Answer: \(\sum_{n=1}^{N}\cos(2n-1)\theta=\frac{\sin(2N\theta)}{2\sin\theta},\qquad \sin\theta\neq0.\)
\(\sum_{n=1}^{N}(2n-1)\sin\left(\frac{(2n-1)\pi}{N}\right)=-N\csc\frac{\pi}{N}.\)
Let \(z=e^{i\theta}\). Then
\(\sum_{n=1}^{N}z^{2n-1}=z+z^3+\cdots+z^{2N-1}.\)
This is a geometric series with first term \(z\) and common ratio \(z^2\), so
\(\sum_{n=1}^{N}z^{2n-1}=\frac{z(1-z^{2N})}{1-z^2}=\frac{z-z^{2N+1}}{1-z^2}.\)
Taking real parts gives
\(\sum_{n=1}^{N}\cos(2n-1)\theta=\Re\left(\frac{z-z^{2N+1}}{1-z^2}\right).\)
After simplifying the real part,
\(\sum_{n=1}^{N}\cos(2n-1)\theta=\frac{\cos(2N-1)\theta-\cos(2N+1)\theta}{2-2\cos2\theta}.\)
Use
\(\cos A-\cos B=-2\sin\frac{A+B}{2}\sin\frac{A-B}{2}.\)
Then
\(\cos(2N-1)\theta-\cos(2N+1)\theta=2\sin(2N\theta)\sin\theta.\)
Also
\(2-2\cos2\theta=4\sin^2\theta.\)
Hence
\(\sum_{n=1}^{N}\cos(2n-1)\theta=\frac{\sin(2N\theta)}{2\sin\theta}.\)
Now differentiate this identity with respect to \(\theta\):
\(-\sum_{n=1}^{N}(2n-1)\sin(2n-1)\theta=N\cos(2N\theta)\csc\theta-\frac12\sin(2N\theta)\csc\theta\cot\theta.\)
Put
\(\theta=\frac{\pi}{N}.\)
Then \(2N\theta=2\pi\), so \(\cos(2N\theta)=1\) and \(\sin(2N\theta)=0\). Therefore
\(-\sum_{n=1}^{N}(2n-1)\sin\left(\frac{(2n-1)\pi}{N}\right)=N\csc\frac{\pi}{N}.\)
Multiplying by \(-1\) gives
\(\sum_{n=1}^{N}(2n-1)\sin\left(\frac{(2n-1)\pi}{N}\right)=-N\csc\frac{\pi}{N}.\)

● ● ●

* QUESTIONS ON THE MATERIAL:
A) Answer these about the derivation, one answer per line:
(i) What substitution is made before the geometric series is written out?
(ii) What are the first term and the common ratio of that geometric series?
(iii) What value is θ given after the identity is differentiated?
B) List every equation in the derivation that contains no summation sign.

* RECORDED DATA:
● ● ●

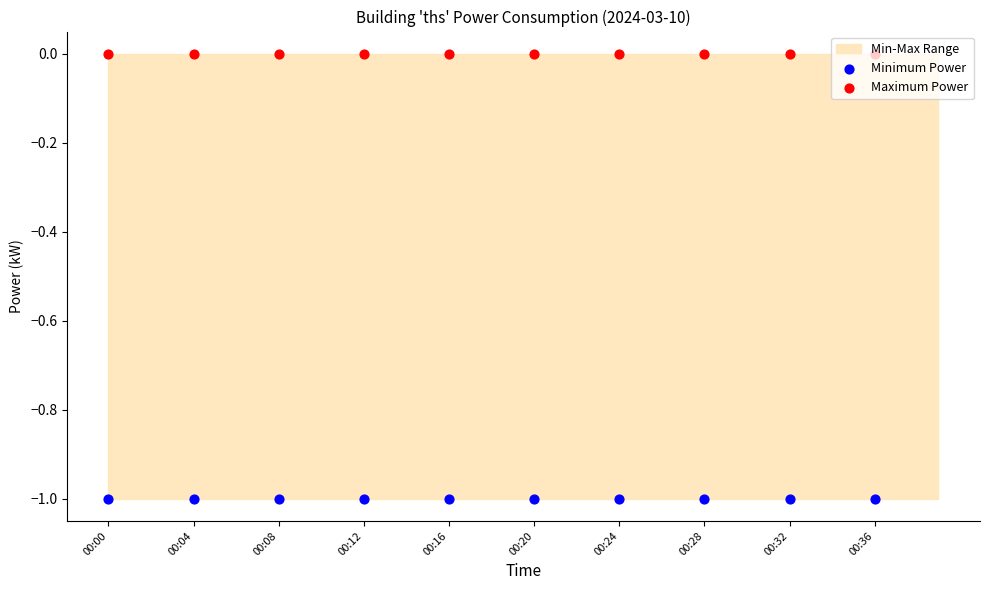

Which series has the largest total across all categories?

Maximum Power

● ● ●

* SOLVED TASKS:
A)
(i) z = e^(iθ)
(ii) The first term is z, and the common ratio is z².
(iii) θ = π/N

B)
z = e^(iθ)
cos A − cos B = −2 sin((A+B)/2) sin((A−B)/2)
cos(2N−1)θ − cos(2N+1)θ = 2 sin(2Nθ) sin θ
2 − 2 cos 2θ = 4 sin²θ
θ = π/N
2Nθ = 2π
cos(2Nθ) = 1
sin(2Nθ) = 0